═══ Dataset records

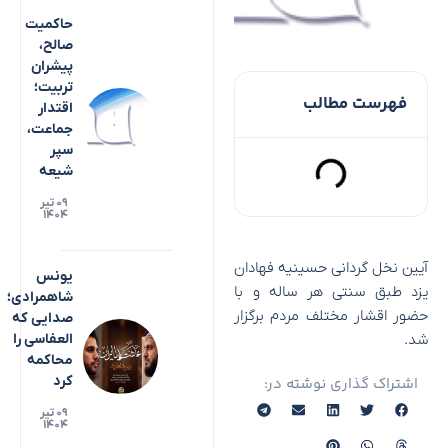
حاکمیت
صالح،
پیشران
تربیت؛
فهرست مطالب
اقتدار
جماعت،
سپر
شیعه
۰۹ تیر
۱۴۰۴
آیین نخل گردانی حسینیه فهادان
یونس
یزد طبق سنتی هر ساله و با
شاهمرادی؛
حضور اقشار مختلف مردم برگزار
صدایی که
شد.
العفاسی را
محاکمه
کرد
اشتراک گذاری نوشته در:
۰۹ تیر
۱۴۰۴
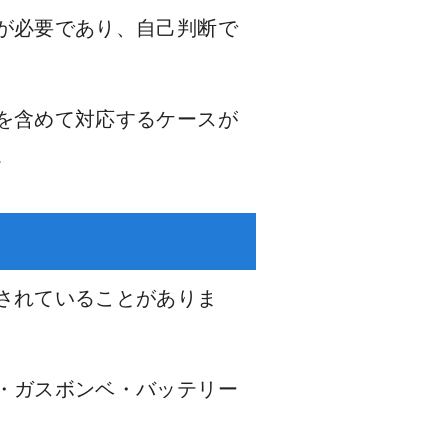
が必要であり、自己判断で
を含めて対応するケースが
。
されていることがありま
・ガスボンベ・バッテリー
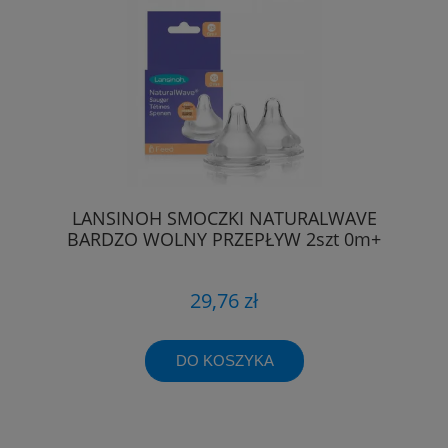
LANSINOH SMOCZKI NATURALWAVE
BARDZO WOLNY PRZEPŁYW 2szt 0m+
29,76 zł
DO KOSZYKA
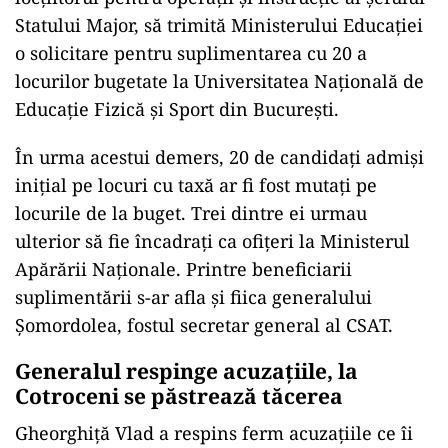
Statului Major, să trimită Ministerului Educației
o solicitare pentru suplimentarea cu 20 a
locurilor bugetate la Universitatea Națională de
Educație Fizică și Sport din București.
În urma acestui demers, 20 de candidați admiși
inițial pe locuri cu taxă ar fi fost mutați pe
locurile de la buget. Trei dintre ei urmau
ulterior să fie încadrați ca ofițeri la Ministerul
Apărării Naționale. Printre beneficiarii
suplimentării s-ar afla și fiica generalului
Șomordolea, fostul secretar general al CSAT.
Generalul respinge acuzațiile, la
Cotroceni se păstrează tăcerea
Gheorghiță Vlad a respins ferm acuzațiile ce îi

══════

Directions => Exactly the lines from the one holding "BARDZO WOLNY PRZEPŁYW 2szt 0m+" through the last line of the entries, both included, are to be duplicated; leave the pictures out.

The answer =>
BARDZO WOLNY PRZEPŁYW 2szt 0m+
29,76 zł
DO KOSZYKA
Statului Major, să trimită Ministerului Educației
o solicitare pentru suplimentarea cu 20 a
locurilor bugetate la Universitatea Națională de
Educație Fizică și Sport din București.
În urma acestui demers, 20 de candidați admiși
inițial pe locuri cu taxă ar fi fost mutați pe
locurile de la buget. Trei dintre ei urmau
ulterior să fie încadrați ca ofițeri la Ministerul
Apărării Naționale. Printre beneficiarii
suplimentării s-ar afla și fiica generalului
Șomordolea, fostul secretar general al CSAT.
Generalul respinge acuzațiile, la
Cotroceni se păstrează tăcerea
Gheorghiță Vlad a respins ferm acuzațiile ce îi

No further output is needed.